I have assembled four bacterial genomes derived from Miseq 2x300 pairedend data using SPADES and A5 pipeline. I also utilized CLC Workbench and CISA (to join assemblies), but they performed poorly.
After checking the assemblies with reapr and checkm, I got contradictory statistics.
Checkm demonstrated that the completeness of all genomes are over 99%.
However, the results of reapr are frustrating. One of the genomes has a proportion of error free bases of 22%. In fact, looking closely, all genome assemblies are full of N's after the reapr processing, even though some of the genomes present a proportion of error free bases over 80%... All genomes present FCD errors (one with more than 60!)
I tried to use Gapfiller, but it did not filled any gap of the reapr processed contigs...
I noted that all assemblies do not have high coverage, most are around 15X.
My main objective is to evaluate the presence of some genes of interest (less than a hundred) and to compare the genomes to other related ones.
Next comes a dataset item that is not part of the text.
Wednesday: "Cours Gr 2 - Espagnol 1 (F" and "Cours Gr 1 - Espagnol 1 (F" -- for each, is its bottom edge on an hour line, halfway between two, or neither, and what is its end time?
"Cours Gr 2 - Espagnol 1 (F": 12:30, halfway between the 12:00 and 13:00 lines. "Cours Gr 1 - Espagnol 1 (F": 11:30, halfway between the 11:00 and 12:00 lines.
Therefore, I do not need a finished genome.
What do you recommend that I should do before submitting the genomes to Genbank? Should I sequence more? Isn't REAPR too much stringent? Is there any other software that could improve my draft genome using the actual sequencing data?
Thank you
Did you ever get to solve this issue?
I'm interested too ^^
Could there be a problem in the mapped reads file you gave to reapr?